Here's a contrived rough benchmark to show the magnitude differences between Python, KlongPy (CPU + GPU) and Numpy (CPU).

**Spoiler**: GPU-backed KlongPy is about 790x faster than naive Python and 36x faster than NumPy-backed KlongPy.

### Python

    def python_vec(number=100):
        r = timeit.timeit(lambda: [2 * (1 + x) for x in range(10000000)], number=number)
        return r/number

### KlongPy

    # NumPy and CuPy (CuPy is enabled via USE_GPU=1 environment variable
    def klong_vec(number=100):
        klong = KlongInterpreter()
        r = timeit.timeit(lambda: klong.exec("2*1+!10000000"), number=number)
        return r/number

### NumPy (explicit usage)

    def numpy_vec(number=100):
        r = timeit.timeit(lambda: np.multiply(np.add(np.arange(10000000), 1), 2), number=number)
        return r/number

## Results

### CPU (AMD Ryzen 9 7950x)

    $ python3 tests/perf_vector.py
    Python: 0.369111s
    KlongPy USE_GPU=None: 0.017946s
    Numpy: 0.017896s
    Python / KlongPy => 20.568334
    Numpy / KlongPy => 0.997245

### GPU (Same CPU w/ NVIDIA GeForce RTX 3090)

    $ USE_GPU=1 python3 tests/perf_vector.py
    Python: 0.364893s
    KlongPy USE_GPU=1: 0.000461s
    NumPy: 0.017053s
    Python / KlongPy => 790.678069
    Numpy / KlongPy => 36.951443


# Python integration

KlongPy supports direct Python integration, making it easy to mix Klong with Python and use it in the most suitable scenarios.  For example, KlongPy can be part of an ML/Pandas workflow or be part of the website backend.

Extending KlongPy with custom functions and moving data in / out of the KlongPy interpeter is easy since the interpreter operates as a dictionary. The dictionary contents are the current KlongPy state.

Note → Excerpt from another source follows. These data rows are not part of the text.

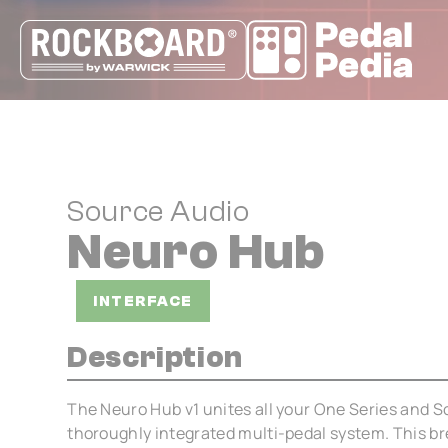
Cookies management panel
Source Audio
Neuro Hub
INTERFACE
Description
The Neuro Hub v1 unites all your One Series and S
thoroughly integrated multi-pedal system. This br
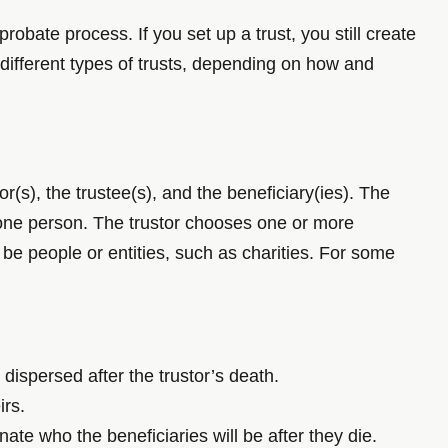
obate process. If you set up a trust, you still create
 different types of trusts, depending on how and
r(s), the trustee(s), and the beneficiary(ies). The
n one person. The trustor chooses one or more
n be people or entities, such as charities. For some
 dispersed after the trustor’s death.
irs.
nate who the beneficiaries will be after they die.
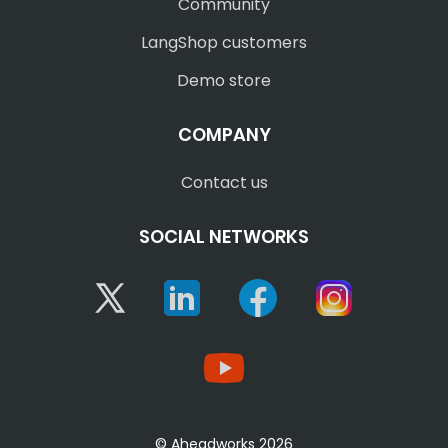
Community
LangShop customers
Demo store
COMPANY
Contact us
SOCIAL NETWORKS
Twitter
Linkedin
Facebook
Instagram
YouTube
© Aheadworks 2026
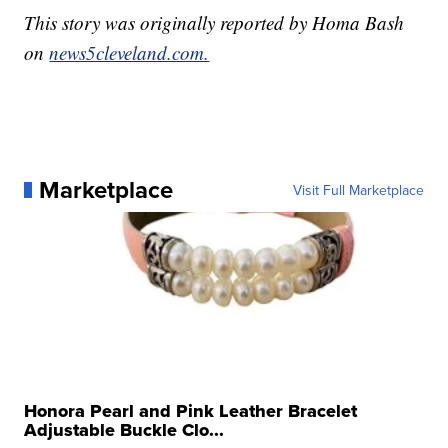
This story was originally reported by Homa Bash
on
news5cleveland.com.
Marketplace
Visit Full Marketplace
Honora Pearl and Pink Leather Bracelet
Adjustable Buckle Clo...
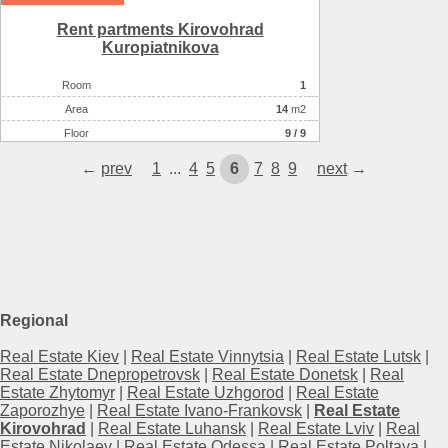
Rent partments Kirovohrad
Kuropiatnikova
Room
1
Аrea
14
m2
Floor
9 / 9
←
prev
1
...
4
5
6
7
8
9
next
→
Regional
Real Estate Kiev
|
Real Estate Vinnytsia
|
Real Estate Lutsk
|
Real Estate Dnepropetrovsk
|
Real Estate Donetsk
|
Real
Estate Zhytomyr
|
Real Estate Uzhgorod
|
Real Estate
Zaporozhye
|
Real Estate Ivano-Frankovsk
|
Real Estate
Kirovohrad
|
Real Estate Luhansk
|
Real Estate Lviv
|
Real
Estate Nikolaev
|
Real Estate Odessa
|
Real Estate Poltava
|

Data generated elsewhere can be set in KlongPy and seamlessly accessed and processed via Klong language.  Also, Python lambdas or functions may be exposed directly as Klong functions, allowing easy extensions to the Klong language.

## Function example

    klong = KlongInterpreter()
    klong['f'] = lambda x, y, z: x*1000 + y - z
    r = klong.exec('f(3; 10; 20)')
    assert r[0] == 2990

## Data example

    data = np.arange(10*9)
    klong['data'] = data
    r = klong.exec('1+data')
    assert r[0] == 1 + data

Variables may be directly retrieved from KlongPy context:

    r = klong.exec('Q::1+data')
    Q = klong['Q']
    print(Q)

# Installation

### CPU

    $ pip3 install klongpy

### GPU support

    $ pip3 install klongpy[gpu]


### Develop

    $ git clone https://github.com/briangu/klongpy.git
    $ cd klongpy
    $ python3 setup.py develop


# REPL

    $ pip3 install klongpy[repl]
    $ kgpy

    Welcome to KlongPy REPL
    author: Brian Guarraci
    repo  : https://github.com/briangu/klongpy
    crtl-c to quit

    ?> 1+1
    2
    ?> prime::{&/x!:\2+!_x^1%2}
    :monad
    ?> prime@2
    0
    ?> prime@251
    1

Read about the [prime example here](https://t3x.org/klong/prime.html).


# Status

KlongPy aims to be a complete implementation of klong.  It currently passes all of the integration tests provided by klong.

Primary ongoing work includes:

* Additional tests to
    * ensure proper vectorization
    * increase Klong grammar coverage
* Make REPL (kgpy) compatible with original Klong (kg) REPL

# Differences from Klong

The main difference between Klong and KlongPy is that KlongPy doesn't infinite precision because it's backed by NumPy which is restricted to doubles.

# Running tests

```bash
python3 -m unittest
```

# Acknowledgement

Huge thanks to Nils M Holm for his work on Klong and providing the foundations for this interesting project.